Florida law provides that an operating agreement may be oral or in writing. If the operating agreement includes both oral and written provisions, any inconsistency will be resolved in favor of the written provisions. An operating agreement can be made at any time prior to or after formation of the limited liability company. To the extent the operating agreement does otherwise provide, the Act governs relations among the members, managers, and limited liability company. Florida Statutes section 608.423(1) (2012).
Pursuant to Florida law, the operating agreement may not: (1) unreasonably restrict a right to information or access to records as set forth in section 608.4101; (2) eliminate the duty of loyalty set forth in section 608.4225 (but the operating agreement may (a) identify specific types or categories of activities that do not violate the duty of loyalty, so long as not unreasonable; and (b) specify the number or percentage of members or disinterested managers that may authorize or ratify, after full disclosure of all material facts, a specific act or transaction that otherwise would violate the duty of loyalty); (3) unreasonably reduce the duty of care provided for under section 608.4225; (4) eliminate the obligation of good faith and fair dealing under section 608.4225 (but the operating agreement may determine the standards by which the performance of the obligation is to be measured, if the standards are not unreasonable); (5) vary the requirement to wind up the limited liability company’s business in a case specified under the Act; or (6) restrict rights of a person, other than a manager, member, or transferee of a member’s distributional interest, under the Act. Florida Statutes section 608.423(2) (2012).
A properly drafted operating agreement will contain provisions that specify the internal operations of the limited liability company as well as the members’ rights and obligations to one another and the company. The operating agreement is important in a number of respects, but perhaps most importantly it may help to prevent later disputes among the members, managers and the company, if their respective rights and obligations are clearly set forth in a written agreement. By preventing future disputes, a company can prevent the expense of needless attorneys’ fees and court costs. However, to ensure that the operating agreement’s provisions are tailored to the company’s business and the members’ expectations, it is advisable to use the services of a lawyer to prepare the operating agreement.

## TASK GOAL
Write out the passage on Florida operating agreements word for word, everything from "Florida law provides" down to "section 608.423(1) (2012).".

## Collected data
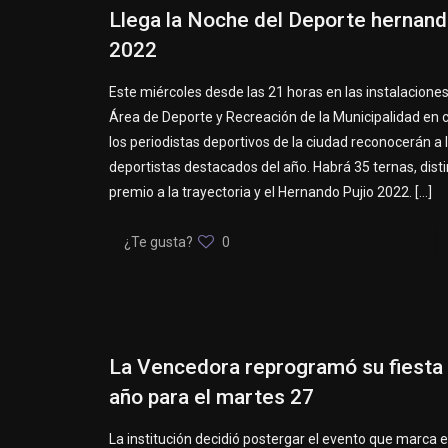
Llega la Noche del Deporte hernan
2022
Este miércoles desde las 21 horas en las instalaciones d
Área de Deporte y Recreación de la Municipalidad en 
los periodistas deportivos de la ciudad reconocerán a 
deportistas destacados del año. Habrá 35 ternas, disti
premio a la trayectoria y el Hernando Pujio 2022.
[…]
¿Te gusta?
0
La Vencedora reprogramó su fiesta 
año para el martes 27
La institución decidió postergar el evento que marca el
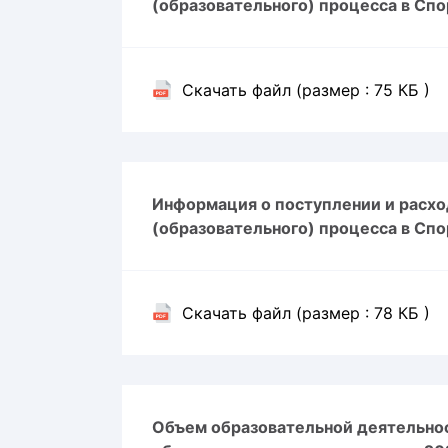
(образовательного) процесса в Спо
Скачать файл (размер : 75 КБ )
Информация о поступлении и расхо
(образовательного) процесса в Спо
Скачать файл (размер : 78 КБ )
Объем образовательной деятельнос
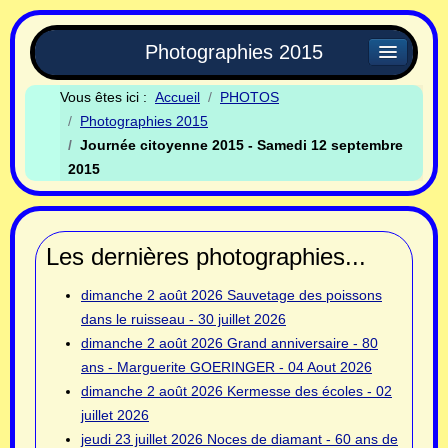
Photographies 2015
Vous êtes ici :
Accueil
PHOTOS
Photographies 2015
Journée citoyenne 2015 - Samedi 12 septembre
2015
Les dernières photographies...
dimanche 2 août 2026
Sauvetage des poissons
dans le ruisseau - 30 juillet 2026
dimanche 2 août 2026
Grand anniversaire - 80
ans - Marguerite GOERINGER - 04 Aout 2026
dimanche 2 août 2026
Kermesse des écoles - 02
juillet 2026
jeudi 23 juillet 2026
Noces de diamant - 60 ans de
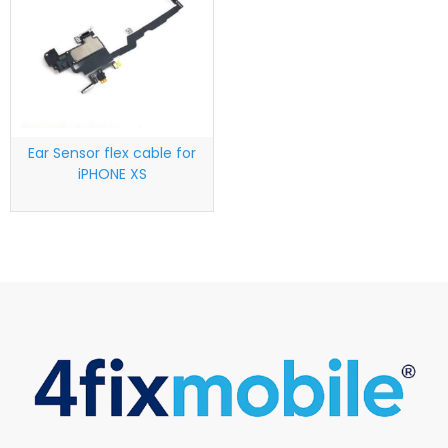
Ear Sensor flex cable for
iPHONE XS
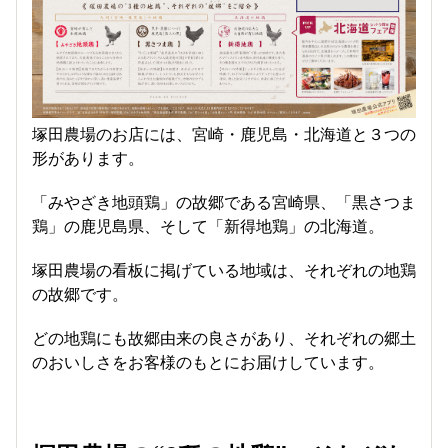
塚田農場のお店には、宮崎・鹿児島・北海道と３つの
形があります。
「みやざき地頭鶏」の故郷である宮崎県、「黒さつま
鶏」の鹿児島県、そして「新得地鶏」の北海道。
塚田農場の看板に掲げている地域は、それぞれの地鶏
の故郷です。
どの地鶏にも故郷由来の良さがあり、それぞれの郷土
のおいしさをお客様のもとにお届けしています。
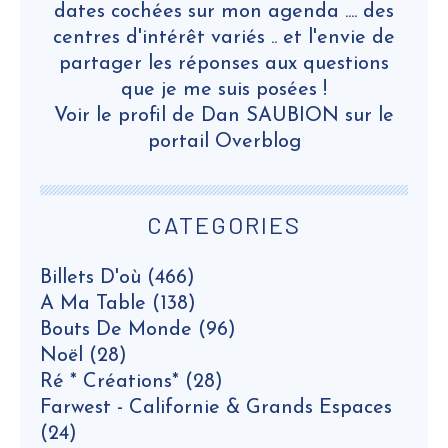
dates cochées sur mon agenda .... des
centres d'intérêt variés .. et l'envie de
partager les réponses aux questions
que je me suis posées !
Voir le profil de
Dan SAUBION
sur le
portail Overblog
CATEGORIES
Billets D'où
(466)
A Ma Table
(138)
Bouts De Monde
(96)
Noël
(28)
Ré * Créations*
(28)
Farwest - Californie & Grands Espaces
(24)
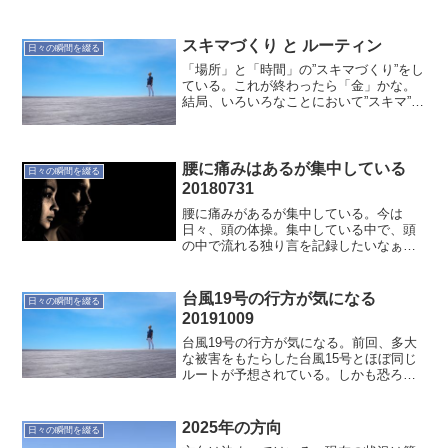
スクが膨れてきた。まだまだゆっくりで
きそうにない。少しずつ進んでいこう！
スキマづくり と ルーティン
日々の瞬間を綴る
「場所」と「時間」の”スキマづくり”をし
ている。これが終わったら「金」かな。
結局、いろいろなことにおいて”スキマ”は
大切だと感じている。目の前のことは大
事ですが、それにフォーカスし過ぎると
チャンスを逃すことになるから。時間が
あっても金がない...
腰に痛みはあるが集中している
日々の瞬間を綴る
20180731
腰に痛みがあるが集中している。今は
日々、頭の体操。集中している中で、頭
の中で流れる独り言を記録したいなぁ。
きっとそこに解決策があるに違いない。
無意識の意識を記録するツールはないも
のだろうか。
台風19号の行方が気になる
日々の瞬間を綴る
20191009
台風19号の行方が気になる。前回、多大
な被害をもたらした台風15号とほぼ同じ
ルートが予想されている。しかも恐ろし
いことに勢力は前回より強そう。何が起
こるか分からないから可能な範囲で災害
に備えよう。
2025年の方向
日々の瞬間を綴る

## OUTPUT FOR THIS EXERCISE
Florida law provides that an operating agreement may be oral or in writing. If the operating agreement includes both oral and written provisions, any inconsistency will be resolved in favor of the written provisions. An operating agreement can be made at any time prior to or after formation of the limited liability company. To the extent the operating agreement does otherwise provide, the Act governs relations among the members, managers, and limited liability company. Florida Statutes section 608.423(1) (2012).